TASK DATA
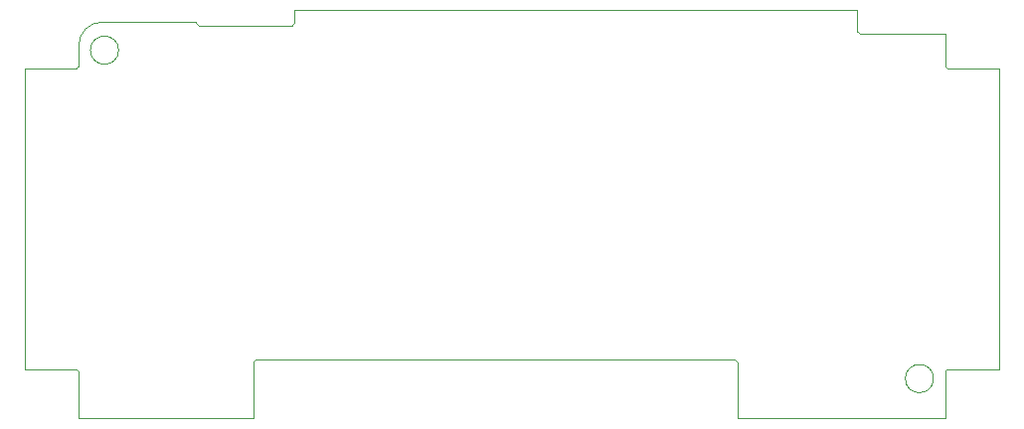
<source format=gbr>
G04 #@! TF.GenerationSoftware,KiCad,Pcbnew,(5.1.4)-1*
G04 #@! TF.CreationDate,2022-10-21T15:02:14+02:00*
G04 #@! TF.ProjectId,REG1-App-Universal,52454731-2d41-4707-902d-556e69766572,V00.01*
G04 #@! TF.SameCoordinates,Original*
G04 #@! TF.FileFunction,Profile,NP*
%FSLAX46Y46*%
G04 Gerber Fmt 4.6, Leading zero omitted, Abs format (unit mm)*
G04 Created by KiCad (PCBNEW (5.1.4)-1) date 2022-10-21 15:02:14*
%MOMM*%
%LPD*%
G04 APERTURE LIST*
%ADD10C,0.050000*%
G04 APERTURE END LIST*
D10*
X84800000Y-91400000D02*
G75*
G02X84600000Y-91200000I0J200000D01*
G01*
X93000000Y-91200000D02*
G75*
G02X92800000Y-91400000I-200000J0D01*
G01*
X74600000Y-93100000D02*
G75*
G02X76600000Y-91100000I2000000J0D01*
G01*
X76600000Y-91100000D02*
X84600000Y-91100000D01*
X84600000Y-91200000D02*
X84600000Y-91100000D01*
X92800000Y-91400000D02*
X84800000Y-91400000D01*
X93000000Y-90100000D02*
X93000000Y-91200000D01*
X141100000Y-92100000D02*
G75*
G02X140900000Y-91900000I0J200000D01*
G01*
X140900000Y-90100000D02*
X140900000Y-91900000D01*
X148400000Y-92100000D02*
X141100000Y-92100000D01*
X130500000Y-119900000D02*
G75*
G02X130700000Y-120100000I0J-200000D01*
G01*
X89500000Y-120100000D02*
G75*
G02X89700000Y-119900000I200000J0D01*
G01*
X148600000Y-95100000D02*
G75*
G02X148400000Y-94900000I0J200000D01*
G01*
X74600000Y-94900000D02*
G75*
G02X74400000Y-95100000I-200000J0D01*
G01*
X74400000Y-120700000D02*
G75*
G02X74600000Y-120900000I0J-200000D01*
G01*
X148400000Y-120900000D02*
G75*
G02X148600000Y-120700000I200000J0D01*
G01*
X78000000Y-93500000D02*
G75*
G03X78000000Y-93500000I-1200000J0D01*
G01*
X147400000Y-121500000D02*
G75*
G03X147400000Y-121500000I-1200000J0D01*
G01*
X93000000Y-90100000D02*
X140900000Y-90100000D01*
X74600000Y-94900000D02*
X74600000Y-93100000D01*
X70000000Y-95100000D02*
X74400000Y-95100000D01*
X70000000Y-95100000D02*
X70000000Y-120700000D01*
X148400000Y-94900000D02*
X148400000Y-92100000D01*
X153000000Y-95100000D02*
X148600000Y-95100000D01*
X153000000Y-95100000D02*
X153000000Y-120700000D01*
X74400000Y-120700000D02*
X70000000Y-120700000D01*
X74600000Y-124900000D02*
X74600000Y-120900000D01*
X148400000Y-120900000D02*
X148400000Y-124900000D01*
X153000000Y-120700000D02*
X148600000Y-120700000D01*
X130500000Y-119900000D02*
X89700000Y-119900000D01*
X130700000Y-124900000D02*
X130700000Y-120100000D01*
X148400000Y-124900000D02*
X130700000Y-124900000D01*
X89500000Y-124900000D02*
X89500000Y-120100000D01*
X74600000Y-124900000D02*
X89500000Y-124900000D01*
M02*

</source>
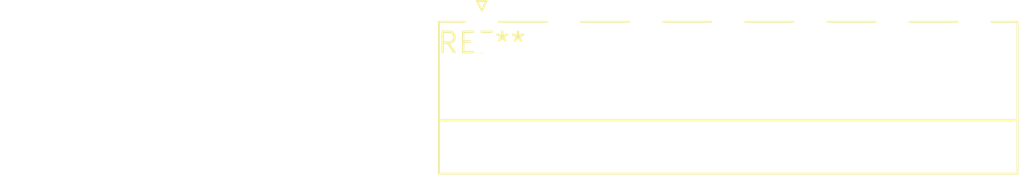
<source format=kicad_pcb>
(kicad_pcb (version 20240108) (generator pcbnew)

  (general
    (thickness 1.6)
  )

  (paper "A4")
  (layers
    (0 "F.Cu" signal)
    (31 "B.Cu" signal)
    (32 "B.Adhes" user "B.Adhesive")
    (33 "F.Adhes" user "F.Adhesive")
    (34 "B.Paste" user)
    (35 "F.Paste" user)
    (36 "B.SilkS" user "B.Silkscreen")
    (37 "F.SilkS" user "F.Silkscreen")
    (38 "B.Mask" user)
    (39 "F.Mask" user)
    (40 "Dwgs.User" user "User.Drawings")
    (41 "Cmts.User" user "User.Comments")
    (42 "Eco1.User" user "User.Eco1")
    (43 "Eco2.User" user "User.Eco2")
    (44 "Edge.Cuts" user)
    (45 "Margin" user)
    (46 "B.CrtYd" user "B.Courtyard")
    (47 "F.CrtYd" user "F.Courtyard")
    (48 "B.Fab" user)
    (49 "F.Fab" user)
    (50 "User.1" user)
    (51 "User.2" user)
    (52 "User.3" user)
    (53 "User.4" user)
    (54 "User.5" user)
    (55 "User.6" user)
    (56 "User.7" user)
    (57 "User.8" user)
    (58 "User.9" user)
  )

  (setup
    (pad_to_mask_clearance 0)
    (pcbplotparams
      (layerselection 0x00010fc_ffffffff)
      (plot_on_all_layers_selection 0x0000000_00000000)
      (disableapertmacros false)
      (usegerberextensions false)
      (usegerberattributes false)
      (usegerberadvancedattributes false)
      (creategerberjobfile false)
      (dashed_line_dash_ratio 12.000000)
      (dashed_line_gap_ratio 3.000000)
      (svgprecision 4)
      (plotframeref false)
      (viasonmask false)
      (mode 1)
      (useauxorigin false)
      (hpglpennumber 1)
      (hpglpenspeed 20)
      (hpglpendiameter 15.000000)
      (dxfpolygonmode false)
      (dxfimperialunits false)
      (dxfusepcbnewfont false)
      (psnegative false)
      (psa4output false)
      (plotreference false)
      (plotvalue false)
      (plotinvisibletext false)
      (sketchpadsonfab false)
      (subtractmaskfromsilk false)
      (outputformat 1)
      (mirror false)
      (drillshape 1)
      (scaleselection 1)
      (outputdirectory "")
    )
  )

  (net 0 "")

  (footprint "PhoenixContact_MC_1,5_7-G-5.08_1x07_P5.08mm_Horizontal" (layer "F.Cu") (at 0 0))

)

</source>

YOUR ASSIGNMENT
When copying the records, reproduce every entry exactly and omit all pictures.

RESPONSE AREA
<source format=gbr>
G04 #@! TF.GenerationSoftware,KiCad,Pcbnew,(5.1.4)-1*
G04 #@! TF.CreationDate,2022-10-21T15:02:14+02:00*
G04 #@! TF.ProjectId,REG1-App-Universal,52454731-2d41-4707-902d-556e69766572,V00.01*
G04 #@! TF.SameCoordinates,Original*
G04 #@! TF.FileFunction,Profile,NP*
%FSLAX46Y46*%
G04 Gerber Fmt 4.6, Leading zero omitted, Abs format (unit mm)*
G04 Created by KiCad (PCBNEW (5.1.4)-1) date 2022-10-21 15:02:14*
%MOMM*%
%LPD*%
G04 APERTURE LIST*
%ADD10C,0.050000*%
G04 APERTURE END LIST*
D10*
X84800000Y-91400000D02*
G75*
G02X84600000Y-91200000I0J200000D01*
G01*
X93000000Y-91200000D02*
G75*
G02X92800000Y-91400000I-200000J0D01*
G01*
X74600000Y-93100000D02*
G75*
G02X76600000Y-91100000I2000000J0D01*
G01*
X76600000Y-91100000D02*
X84600000Y-91100000D01*
X84600000Y-91200000D02*
X84600000Y-91100000D01*
X92800000Y-91400000D02*
X84800000Y-91400000D01*
X93000000Y-90100000D02*
X93000000Y-91200000D01*
X141100000Y-92100000D02*
G75*
G02X140900000Y-91900000I0J200000D01*
G01*
X140900000Y-90100000D02*
X140900000Y-91900000D01*
X148400000Y-92100000D02*
X141100000Y-92100000D01*
X130500000Y-119900000D02*
G75*
G02X130700000Y-120100000I0J-200000D01*
G01*
X89500000Y-120100000D02*
G75*
G02X89700000Y-119900000I200000J0D01*
G01*
X148600000Y-95100000D02*
G75*
G02X148400000Y-94900000I0J200000D01*
G01*
X74600000Y-94900000D02*
G75*
G02X74400000Y-95100000I-200000J0D01*
G01*
X74400000Y-120700000D02*
G75*
G02X74600000Y-120900000I0J-200000D01*
G01*
X148400000Y-120900000D02*
G75*
G02X148600000Y-120700000I200000J0D01*
G01*
X78000000Y-93500000D02*
G75*
G03X78000000Y-93500000I-1200000J0D01*
G01*
X147400000Y-121500000D02*
G75*
G03X147400000Y-121500000I-1200000J0D01*
G01*
X93000000Y-90100000D02*
X140900000Y-90100000D01*
X74600000Y-94900000D02*
X74600000Y-93100000D01*
X70000000Y-95100000D02*
X74400000Y-95100000D01*
X70000000Y-95100000D02*
X70000000Y-120700000D01*
X148400000Y-94900000D02*
X148400000Y-92100000D01*
X153000000Y-95100000D02*
X148600000Y-95100000D01*
X153000000Y-95100000D02*
X153000000Y-120700000D01*
X74400000Y-120700000D02*
X70000000Y-120700000D01*
X74600000Y-124900000D02*
X74600000Y-120900000D01*
X148400000Y-120900000D02*
X148400000Y-124900000D01*
X153000000Y-120700000D02*
X148600000Y-120700000D01*
X130500000Y-119900000D02*
X89700000Y-119900000D01*
X130700000Y-124900000D02*
X130700000Y-120100000D01*
X148400000Y-124900000D02*
X130700000Y-124900000D01*
X89500000Y-124900000D02*
X89500000Y-120100000D01*
X74600000Y-124900000D02*
X89500000Y-124900000D01*
M02*

</source>
<source format=kicad_pcb>
(kicad_pcb (version 20240108) (generator pcbnew)

  (general
    (thickness 1.6)
  )

  (paper "A4")
  (layers
    (0 "F.Cu" signal)
    (31 "B.Cu" signal)
    (32 "B.Adhes" user "B.Adhesive")
    (33 "F.Adhes" user "F.Adhesive")
    (34 "B.Paste" user)
    (35 "F.Paste" user)
    (36 "B.SilkS" user "B.Silkscreen")
    (37 "F.SilkS" user "F.Silkscreen")
    (38 "B.Mask" user)
    (39 "F.Mask" user)
    (40 "Dwgs.User" user "User.Drawings")
    (41 "Cmts.User" user "User.Comments")
    (42 "Eco1.User" user "User.Eco1")
    (43 "Eco2.User" user "User.Eco2")
    (44 "Edge.Cuts" user)
    (45 "Margin" user)
    (46 "B.CrtYd" user "B.Courtyard")
    (47 "F.CrtYd" user "F.Courtyard")
    (48 "B.Fab" user)
    (49 "F.Fab" user)
    (50 "User.1" user)
    (51 "User.2" user)
    (52 "User.3" user)
    (53 "User.4" user)
    (54 "User.5" user)
    (55 "User.6" user)
    (56 "User.7" user)
    (57 "User.8" user)
    (58 "User.9" user)
  )

  (setup
    (pad_to_mask_clearance 0)
    (pcbplotparams
      (layerselection 0x00010fc_ffffffff)
      (plot_on_all_layers_selection 0x0000000_00000000)
      (disableapertmacros false)
      (usegerberextensions false)
      (usegerberattributes false)
      (usegerberadvancedattributes false)
      (creategerberjobfile false)
      (dashed_line_dash_ratio 12.000000)
      (dashed_line_gap_ratio 3.000000)
      (svgprecision 4)
      (plotframeref false)
      (viasonmask false)
      (mode 1)
      (useauxorigin false)
      (hpglpennumber 1)
      (hpglpenspeed 20)
      (hpglpendiameter 15.000000)
      (dxfpolygonmode false)
      (dxfimperialunits false)
      (dxfusepcbnewfont false)
      (psnegative false)
      (psa4output false)
      (plotreference false)
      (plotvalue false)
      (plotinvisibletext false)
      (sketchpadsonfab false)
      (subtractmaskfromsilk false)
      (outputformat 1)
      (mirror false)
      (drillshape 1)
      (scaleselection 1)
      (outputdirectory "")
    )
  )

  (net 0 "")

  (footprint "PhoenixContact_MC_1,5_7-G-5.08_1x07_P5.08mm_Horizontal" (layer "F.Cu") (at 0 0))

)

</source>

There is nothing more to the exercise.